# Fluval 404 canister filter questions....



## fishfrenzy (Jan 20, 2005)

Are the fluval 404 canister filters any good? Would it work for a SW and FW set-up?? I might be able to get one for free to use with the 75g bow front tank i am going to be buying from my boss. However, if its not a good filter then I will prob just spend some money and get a better one. Still not sure if Im going to make the 75g a SW tank or FW african cichlid tank. Would the Fluval work for either, or would i need a better one? for SW? Thanks for the help!!

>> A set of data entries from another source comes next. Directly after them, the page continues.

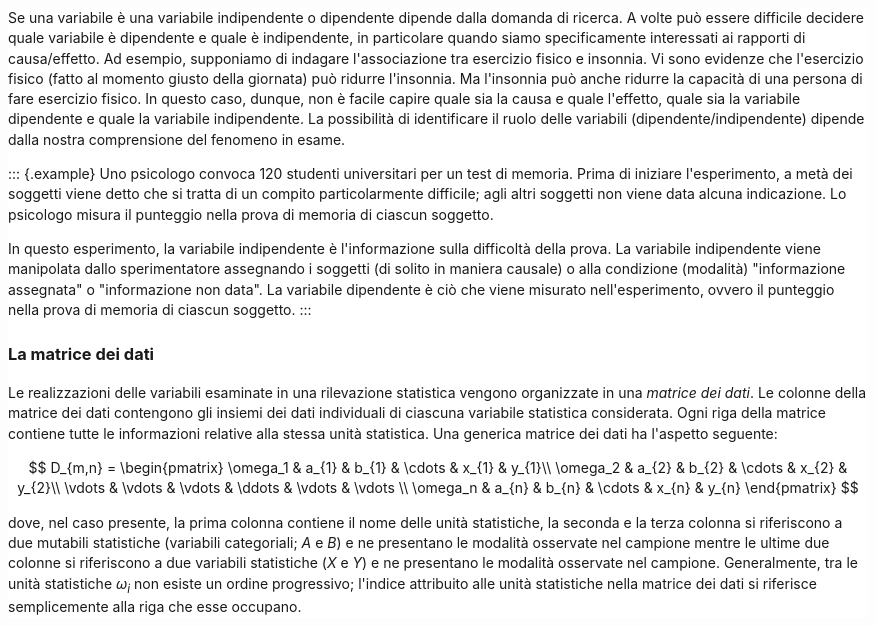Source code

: Se una variabile è una variabile indipendente o dipendente dipende dalla domanda di ricerca. A volte può essere difficile decidere quale variabile è dipendente e quale è indipendente, in particolare quando siamo specificamente interessati ai rapporti di causa/effetto. Ad esempio, supponiamo di indagare l'associazione tra esercizio fisico e insonnia. Vi sono evidenze che l'esercizio fisico (fatto al momento giusto della giornata) può ridurre l'insonnia. Ma l'insonnia può anche ridurre la capacità di una persona di fare esercizio fisico. In questo caso, dunque, non è facile capire quale sia la causa e quale l'effetto, quale sia la variabile dipendente e quale la variabile indipendente. La possibilità di identificare il ruolo delle variabili (dipendente/indipendente) dipende dalla nostra comprensione del fenomeno in esame. 

::: {.example}
Uno psicologo convoca 120 studenti universitari per un test di memoria.
Prima di iniziare l'esperimento, a metà dei soggetti viene detto che si
tratta di un compito particolarmente difficile; agli altri soggetti non
viene data alcuna indicazione. Lo psicologo misura il punteggio nella
prova di memoria di ciascun soggetto. 

In questo esperimento, la variabile indipendente è l'informazione sulla difficoltà della prova. La variabile indipendente viene manipolata dallo sperimentatore assegnando i soggetti (di solito in maniera causale) o alla condizione (modalità) "informazione assegnata" o "informazione non data". La
variabile dipendente è ciò che viene misurato nell'esperimento, ovvero
il punteggio nella prova di memoria di ciascun soggetto.
::: 

### La matrice dei dati

Le realizzazioni delle variabili esaminate in una rilevazione statistica
vengono organizzate in una *matrice dei dati*. Le colonne della matrice
dei dati contengono gli insiemi dei dati individuali di ciascuna
variabile statistica considerata. Ogni riga della matrice contiene tutte
le informazioni relative alla stessa unità statistica. Una generica
matrice dei dati ha l'aspetto seguente: 

$$
D_{m,n} = 
 \begin{pmatrix}
  \omega_1 & a_{1}   & b_{1}   & \cdots & x_{1} & y_{1}\\
  \omega_2 & a_{2}   & b_{2}   & \cdots & x_{2} & y_{2}\\
  \vdots   & \vdots  & \vdots  & \ddots & \vdots & \vdots  \\
 \omega_n  & a_{n}   & b_{n}   & \cdots & x_{n} & y_{n}
 \end{pmatrix}
 $$ 
 
dove, nel caso presente, la prima colonna contiene il
nome delle unità statistiche, la seconda e la terza colonna si
riferiscono a due mutabili statistiche (variabili categoriali; $A$ e
$B$) e ne presentano le modalità osservate nel campione mentre le ultime
due colonne si riferiscono a due variabili statistiche ($X$ e $Y$) e ne
presentano le modalità osservate nel campione. Generalmente, tra le
unità statistiche $\omega_i$ non esiste un ordine progressivo; l'indice
attribuito alle unità statistiche nella matrice dei dati si riferisce
semplicemente alla riga che esse occupano.
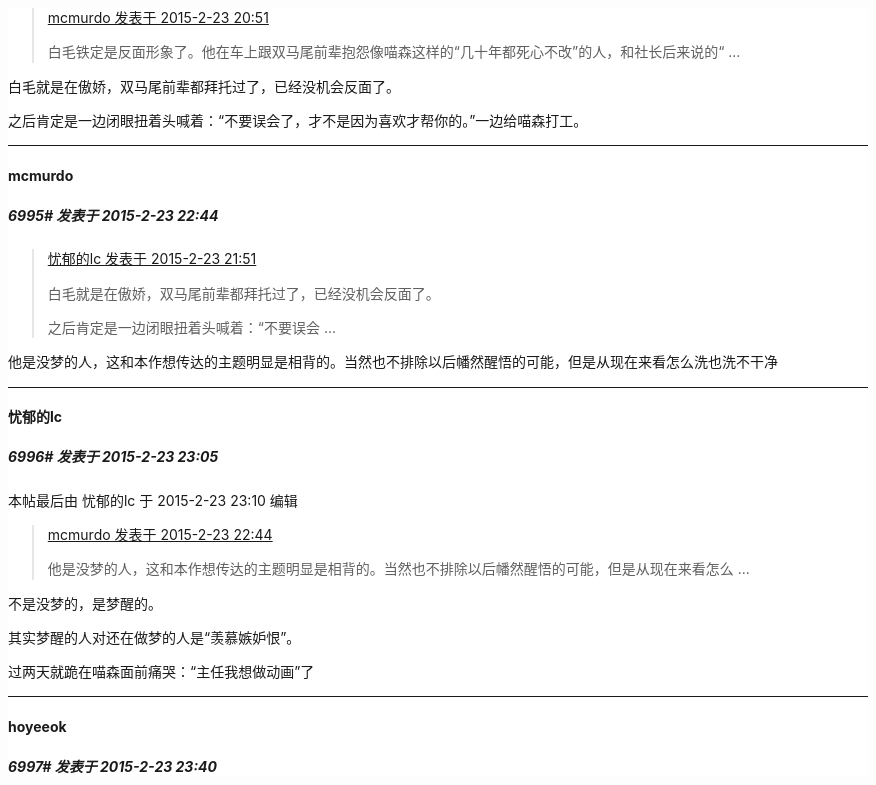 

<blockquote><a href="httphttps://bbs.saraba1st.com/2b/forum.php?mod=redirect&amp;goto=findpost&amp;pid=28155168&amp;ptid=1047378" target="_blank">mcmurdo 发表于 2015-2-23 20:51</a>

白毛铁定是反面形象了。他在车上跟双马尾前辈抱怨像喵森这样的“几十年都死心不改”的人，和社长后来说的“ ...</blockquote>
白毛就是在傲娇，双马尾前辈都拜托过了，已经没机会反面了。

之后肯定是一边闭眼扭着头喊着：“不要误会了，才不是因为喜欢才帮你的。”一边给喵森打工。







-----

####  mcmurdo  
##### 6995#       发表于 2015-2-23 22:44



<blockquote><a href="httphttps://bbs.saraba1st.com/2b/forum.php?mod=redirect&amp;goto=findpost&amp;pid=28155702&amp;ptid=1047378" target="_blank">忧郁的lc 发表于 2015-2-23 21:51</a>

白毛就是在傲娇，双马尾前辈都拜托过了，已经没机会反面了。

之后肯定是一边闭眼扭着头喊着：“不要误会 ...</blockquote>
他是没梦的人，这和本作想传达的主题明显是相背的。当然也不排除以后幡然醒悟的可能，但是从现在来看怎么洗也洗不干净







-----

####  忧郁的lc  
##### 6996#       发表于 2015-2-23 23:05



 本帖最后由 忧郁的lc 于 2015-2-23 23:10 编辑 
<blockquote><a href="httphttps://bbs.saraba1st.com/2b/forum.php?mod=redirect&amp;goto=findpost&amp;pid=28156229&amp;ptid=1047378" target="_blank">mcmurdo 发表于 2015-2-23 22:44</a>

他是没梦的人，这和本作想传达的主题明显是相背的。当然也不排除以后幡然醒悟的可能，但是从现在来看怎么 ...</blockquote>
不是没梦的，是梦醒的。

其实梦醒的人对还在做梦的人是“羡慕嫉妒恨”。

过两天就跪在喵森面前痛哭：“主任我想做动画”了







-----

####  hoyeeok  
##### 6997#       发表于 2015-2-23 23:40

Oh and heres a link incase yall dont know what i'm talking about...... 
http://www.drsfostersmith.com/product/prod_Display.cfm?siteid=6&pCatId=3601


----------



## flynngriff (Jan 19, 2005)

I have one on my freshwater 125, and I've had no problems at all. I also have a rena filstar XP3, and in my opinion the fluval 404 is the better filter. The rena XP3 gets clogged sooner, and needs more maintenance. The fluval 404's waterflow stays higher for longer, and it's got a very versatile media set-up. It's got a total of 6 different media compartments, and they're relatively easy to access.

Anyways, I like it a lot.


----------



## turtlehead (Jan 28, 2005)

I would use an eheim canister filter, the best out there.


----------



## flynngriff (Jan 19, 2005)

I've heard a lot of people saying that the eheims are the best, so I suspect it's true... But I've never had an eheim. What makes them the best?

Thanks


----------